- DATA PROVIDED:
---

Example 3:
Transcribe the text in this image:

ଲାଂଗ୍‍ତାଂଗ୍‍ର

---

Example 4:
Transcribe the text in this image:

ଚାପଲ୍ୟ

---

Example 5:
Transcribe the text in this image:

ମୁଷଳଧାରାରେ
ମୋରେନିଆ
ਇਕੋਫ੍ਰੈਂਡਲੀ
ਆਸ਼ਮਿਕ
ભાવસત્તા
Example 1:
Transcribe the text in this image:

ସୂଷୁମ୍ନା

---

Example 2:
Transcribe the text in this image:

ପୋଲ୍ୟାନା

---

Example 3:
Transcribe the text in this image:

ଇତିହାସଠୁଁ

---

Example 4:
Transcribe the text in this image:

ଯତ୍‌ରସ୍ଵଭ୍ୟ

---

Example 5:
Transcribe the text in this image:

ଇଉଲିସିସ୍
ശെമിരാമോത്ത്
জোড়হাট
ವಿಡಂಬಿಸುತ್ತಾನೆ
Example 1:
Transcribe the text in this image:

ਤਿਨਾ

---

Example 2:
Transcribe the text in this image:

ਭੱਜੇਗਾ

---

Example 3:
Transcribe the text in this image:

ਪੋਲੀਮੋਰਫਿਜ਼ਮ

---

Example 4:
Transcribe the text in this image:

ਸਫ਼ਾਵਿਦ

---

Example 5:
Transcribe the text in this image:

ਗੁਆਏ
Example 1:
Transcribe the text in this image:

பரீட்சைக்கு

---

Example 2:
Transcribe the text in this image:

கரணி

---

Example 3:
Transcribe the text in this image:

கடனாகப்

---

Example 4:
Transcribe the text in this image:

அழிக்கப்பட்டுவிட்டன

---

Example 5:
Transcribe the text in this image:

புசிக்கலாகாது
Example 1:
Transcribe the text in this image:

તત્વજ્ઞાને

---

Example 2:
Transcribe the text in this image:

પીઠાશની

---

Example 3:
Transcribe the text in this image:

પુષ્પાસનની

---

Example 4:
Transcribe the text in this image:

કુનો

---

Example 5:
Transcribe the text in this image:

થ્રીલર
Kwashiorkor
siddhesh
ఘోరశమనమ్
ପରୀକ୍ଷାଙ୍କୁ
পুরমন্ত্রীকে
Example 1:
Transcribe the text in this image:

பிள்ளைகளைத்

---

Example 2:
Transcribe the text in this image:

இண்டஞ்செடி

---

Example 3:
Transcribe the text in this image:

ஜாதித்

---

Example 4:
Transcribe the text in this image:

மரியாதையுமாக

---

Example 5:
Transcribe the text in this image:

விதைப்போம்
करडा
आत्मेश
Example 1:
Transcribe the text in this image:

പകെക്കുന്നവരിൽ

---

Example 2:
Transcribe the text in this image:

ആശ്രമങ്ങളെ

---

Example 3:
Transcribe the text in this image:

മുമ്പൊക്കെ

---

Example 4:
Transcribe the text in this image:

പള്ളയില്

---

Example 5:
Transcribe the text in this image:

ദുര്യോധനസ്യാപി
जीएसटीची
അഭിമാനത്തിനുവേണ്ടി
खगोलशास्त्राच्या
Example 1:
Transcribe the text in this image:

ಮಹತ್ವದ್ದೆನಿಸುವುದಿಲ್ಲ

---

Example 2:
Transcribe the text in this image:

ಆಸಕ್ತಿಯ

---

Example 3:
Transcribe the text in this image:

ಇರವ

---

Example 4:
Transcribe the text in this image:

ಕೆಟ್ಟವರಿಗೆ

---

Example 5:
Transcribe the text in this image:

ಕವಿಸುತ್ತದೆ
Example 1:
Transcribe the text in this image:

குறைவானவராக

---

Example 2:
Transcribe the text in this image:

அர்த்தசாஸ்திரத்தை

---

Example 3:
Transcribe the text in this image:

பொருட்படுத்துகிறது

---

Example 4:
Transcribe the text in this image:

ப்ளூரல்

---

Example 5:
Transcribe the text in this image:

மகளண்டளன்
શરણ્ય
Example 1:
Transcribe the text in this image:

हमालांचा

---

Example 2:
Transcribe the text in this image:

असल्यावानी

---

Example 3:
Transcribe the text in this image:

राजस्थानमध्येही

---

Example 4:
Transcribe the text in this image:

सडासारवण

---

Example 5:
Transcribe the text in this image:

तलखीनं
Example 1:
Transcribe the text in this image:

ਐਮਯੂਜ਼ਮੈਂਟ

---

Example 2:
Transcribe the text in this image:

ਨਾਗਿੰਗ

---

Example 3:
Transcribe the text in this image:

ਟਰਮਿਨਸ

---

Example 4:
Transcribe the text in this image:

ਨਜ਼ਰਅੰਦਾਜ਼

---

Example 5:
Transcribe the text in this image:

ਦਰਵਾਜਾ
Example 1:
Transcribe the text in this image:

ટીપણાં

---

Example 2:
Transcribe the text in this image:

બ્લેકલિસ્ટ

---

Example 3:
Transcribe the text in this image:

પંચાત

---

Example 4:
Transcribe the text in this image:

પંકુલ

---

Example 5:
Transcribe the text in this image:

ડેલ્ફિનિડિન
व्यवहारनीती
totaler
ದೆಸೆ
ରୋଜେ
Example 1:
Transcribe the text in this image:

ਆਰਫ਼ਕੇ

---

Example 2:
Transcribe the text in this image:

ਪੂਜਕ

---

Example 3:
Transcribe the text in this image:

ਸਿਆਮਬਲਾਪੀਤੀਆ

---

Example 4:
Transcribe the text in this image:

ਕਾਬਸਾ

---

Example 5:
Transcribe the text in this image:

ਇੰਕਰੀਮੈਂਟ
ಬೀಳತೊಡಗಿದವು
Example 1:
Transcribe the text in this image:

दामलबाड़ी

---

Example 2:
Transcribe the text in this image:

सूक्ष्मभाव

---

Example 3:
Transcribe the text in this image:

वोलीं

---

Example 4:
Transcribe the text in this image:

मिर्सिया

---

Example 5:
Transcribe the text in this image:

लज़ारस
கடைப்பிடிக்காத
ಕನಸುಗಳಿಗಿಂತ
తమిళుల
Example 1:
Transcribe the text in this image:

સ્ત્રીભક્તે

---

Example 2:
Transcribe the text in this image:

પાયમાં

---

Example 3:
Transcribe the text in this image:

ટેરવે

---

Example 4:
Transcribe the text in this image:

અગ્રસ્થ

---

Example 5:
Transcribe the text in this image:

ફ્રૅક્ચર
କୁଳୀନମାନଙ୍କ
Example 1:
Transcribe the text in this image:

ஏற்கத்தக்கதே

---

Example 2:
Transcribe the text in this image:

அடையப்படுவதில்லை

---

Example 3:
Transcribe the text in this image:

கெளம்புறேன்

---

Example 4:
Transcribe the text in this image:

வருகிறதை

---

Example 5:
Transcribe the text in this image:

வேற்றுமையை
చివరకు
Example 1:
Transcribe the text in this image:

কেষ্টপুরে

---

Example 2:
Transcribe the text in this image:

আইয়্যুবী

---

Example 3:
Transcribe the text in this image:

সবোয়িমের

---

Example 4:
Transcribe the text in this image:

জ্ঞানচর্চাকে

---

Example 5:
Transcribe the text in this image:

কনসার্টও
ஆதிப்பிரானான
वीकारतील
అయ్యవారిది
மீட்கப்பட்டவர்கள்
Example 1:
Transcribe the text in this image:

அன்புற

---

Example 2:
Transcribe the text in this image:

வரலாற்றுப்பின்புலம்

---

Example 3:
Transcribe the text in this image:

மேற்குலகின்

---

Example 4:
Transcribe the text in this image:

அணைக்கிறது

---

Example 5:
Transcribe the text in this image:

- PROBLEM TO SOLVE:
With no word changed, write the entries out once more.

- FINISHED EXERCISE:
---

Example 3:
Transcribe the text in this image:

ଲାଂଗ୍‍ତାଂଗ୍‍ର

---

Example 4:
Transcribe the text in this image:

ଚାପଲ୍ୟ

---

Example 5:
Transcribe the text in this image:

ମୁଷଳଧାରାରେ
ମୋରେନିଆ
ਇਕੋਫ੍ਰੈਂਡਲੀ
ਆਸ਼ਮਿਕ
ભાવસત્તા
Example 1:
Transcribe the text in this image:

ସୂଷୁମ୍ନା

---

Example 2:
Transcribe the text in this image:

ପୋଲ୍ୟାନା

---

Example 3:
Transcribe the text in this image:

ଇତିହାସଠୁଁ

---

Example 4:
Transcribe the text in this image:

ଯତ୍‌ରସ୍ଵଭ୍ୟ

---

Example 5:
Transcribe the text in this image:

ଇଉଲିସିସ୍
ശെമിരാമോത്ത്
জোড়হাট
ವಿಡಂಬಿಸುತ್ತಾನೆ
Example 1:
Transcribe the text in this image:

ਤਿਨਾ

---

Example 2:
Transcribe the text in this image:

ਭੱਜੇਗਾ

---

Example 3:
Transcribe the text in this image:

ਪੋਲੀਮੋਰਫਿਜ਼ਮ

---

Example 4:
Transcribe the text in this image:

ਸਫ਼ਾਵਿਦ

---

Example 5:
Transcribe the text in this image:

ਗੁਆਏ
Example 1:
Transcribe the text in this image:

பரீட்சைக்கு

---

Example 2:
Transcribe the text in this image:

கரணி

---

Example 3:
Transcribe the text in this image:

கடனாகப்

---

Example 4:
Transcribe the text in this image:

அழிக்கப்பட்டுவிட்டன

---

Example 5:
Transcribe the text in this image:

புசிக்கலாகாது
Example 1:
Transcribe the text in this image:

તત્વજ્ઞાને

---

Example 2:
Transcribe the text in this image:

પીઠાશની

---

Example 3:
Transcribe the text in this image:

પુષ્પાસનની

---

Example 4:
Transcribe the text in this image:

કુનો

---

Example 5:
Transcribe the text in this image:

થ્રીલર
Kwashiorkor
siddhesh
ఘోరశమనమ్
ପରୀକ୍ଷାଙ୍କୁ
পুরমন্ত্রীকে
Example 1:
Transcribe the text in this image:

பிள்ளைகளைத்

---

Example 2:
Transcribe the text in this image:

இண்டஞ்செடி

---

Example 3:
Transcribe the text in this image:

ஜாதித்

---

Example 4:
Transcribe the text in this image:

மரியாதையுமாக

---

Example 5:
Transcribe the text in this image:

விதைப்போம்
करडा
आत्मेश
Example 1:
Transcribe the text in this image:

പകെക്കുന്നവരിൽ

---

Example 2:
Transcribe the text in this image:

ആശ്രമങ്ങളെ

---

Example 3:
Transcribe the text in this image:

മുമ്പൊക്കെ

---

Example 4:
Transcribe the text in this image:

പള്ളയില്

---

Example 5:
Transcribe the text in this image:

ദുര്യോധനസ്യാപി
जीएसटीची
അഭിമാനത്തിനുവേണ്ടി
खगोलशास्त्राच्या
Example 1:
Transcribe the text in this image:

ಮಹತ್ವದ್ದೆನಿಸುವುದಿಲ್ಲ

---

Example 2:
Transcribe the text in this image:

ಆಸಕ್ತಿಯ

---

Example 3:
Transcribe the text in this image:

ಇರವ

---

Example 4:
Transcribe the text in this image:

ಕೆಟ್ಟವರಿಗೆ

---

Example 5:
Transcribe the text in this image:

ಕವಿಸುತ್ತದೆ
Example 1:
Transcribe the text in this image:

குறைவானவராக

---

Example 2:
Transcribe the text in this image:

அர்த்தசாஸ்திரத்தை

---

Example 3:
Transcribe the text in this image:

பொருட்படுத்துகிறது

---

Example 4:
Transcribe the text in this image:

ப்ளூரல்

---

Example 5:
Transcribe the text in this image:

மகளண்டளன்
શરણ્ય
Example 1:
Transcribe the text in this image:

हमालांचा

---

Example 2:
Transcribe the text in this image:

असल्यावानी

---

Example 3:
Transcribe the text in this image:

राजस्थानमध्येही

---

Example 4:
Transcribe the text in this image:

सडासारवण

---

Example 5:
Transcribe the text in this image:

तलखीनं
Example 1:
Transcribe the text in this image:

ਐਮਯੂਜ਼ਮੈਂਟ

---

Example 2:
Transcribe the text in this image:

ਨਾਗਿੰਗ

---

Example 3:
Transcribe the text in this image:

ਟਰਮਿਨਸ

---

Example 4:
Transcribe the text in this image:

ਨਜ਼ਰਅੰਦਾਜ਼

---

Example 5:
Transcribe the text in this image:

ਦਰਵਾਜਾ
Example 1:
Transcribe the text in this image:

ટીપણાં

---

Example 2:
Transcribe the text in this image:

બ્લેકલિસ્ટ

---

Example 3:
Transcribe the text in this image:

પંચાત

---

Example 4:
Transcribe the text in this image:

પંકુલ

---

Example 5:
Transcribe the text in this image:

ડેલ્ફિનિડિન
व्यवहारनीती
totaler
ದೆಸೆ
ରୋଜେ
Example 1:
Transcribe the text in this image:

ਆਰਫ਼ਕੇ

---

Example 2:
Transcribe the text in this image:

ਪੂਜਕ

---

Example 3:
Transcribe the text in this image:

ਸਿਆਮਬਲਾਪੀਤੀਆ

---

Example 4:
Transcribe the text in this image:

ਕਾਬਸਾ

---

Example 5:
Transcribe the text in this image:

ਇੰਕਰੀਮੈਂਟ
ಬೀಳತೊಡಗಿದವು
Example 1:
Transcribe the text in this image:

दामलबाड़ी

---

Example 2:
Transcribe the text in this image:

सूक्ष्मभाव

---

Example 3:
Transcribe the text in this image:

वोलीं

---

Example 4:
Transcribe the text in this image:

मिर्सिया

---

Example 5:
Transcribe the text in this image:

लज़ारस
கடைப்பிடிக்காத
ಕನಸುಗಳಿಗಿಂತ
తమిళుల
Example 1:
Transcribe the text in this image:

સ્ત્રીભક્તે

---

Example 2:
Transcribe the text in this image:

પાયમાં

---

Example 3:
Transcribe the text in this image:

ટેરવે

---

Example 4:
Transcribe the text in this image:

અગ્રસ્થ

---

Example 5:
Transcribe the text in this image:

ફ્રૅક્ચર
କୁଳୀନମାନଙ୍କ
Example 1:
Transcribe the text in this image:

ஏற்கத்தக்கதே

---

Example 2:
Transcribe the text in this image:

அடையப்படுவதில்லை

---

Example 3:
Transcribe the text in this image:

கெளம்புறேன்

---

Example 4:
Transcribe the text in this image:

வருகிறதை

---

Example 5:
Transcribe the text in this image:

வேற்றுமையை
చివరకు
Example 1:
Transcribe the text in this image:

কেষ্টপুরে

---

Example 2:
Transcribe the text in this image:

আইয়্যুবী

---

Example 3:
Transcribe the text in this image:

সবোয়িমের

---

Example 4:
Transcribe the text in this image:

জ্ঞানচর্চাকে

---

Example 5:
Transcribe the text in this image:

কনসার্টও
ஆதிப்பிரானான
वीकारतील
అయ్యవారిది
மீட்கப்பட்டவர்கள்
Example 1:
Transcribe the text in this image:

அன்புற

---

Example 2:
Transcribe the text in this image:

வரலாற்றுப்பின்புலம்

---

Example 3:
Transcribe the text in this image:

மேற்குலகின்

---

Example 4:
Transcribe the text in this image:

அணைக்கிறது

---

Example 5:
Transcribe the text in this image:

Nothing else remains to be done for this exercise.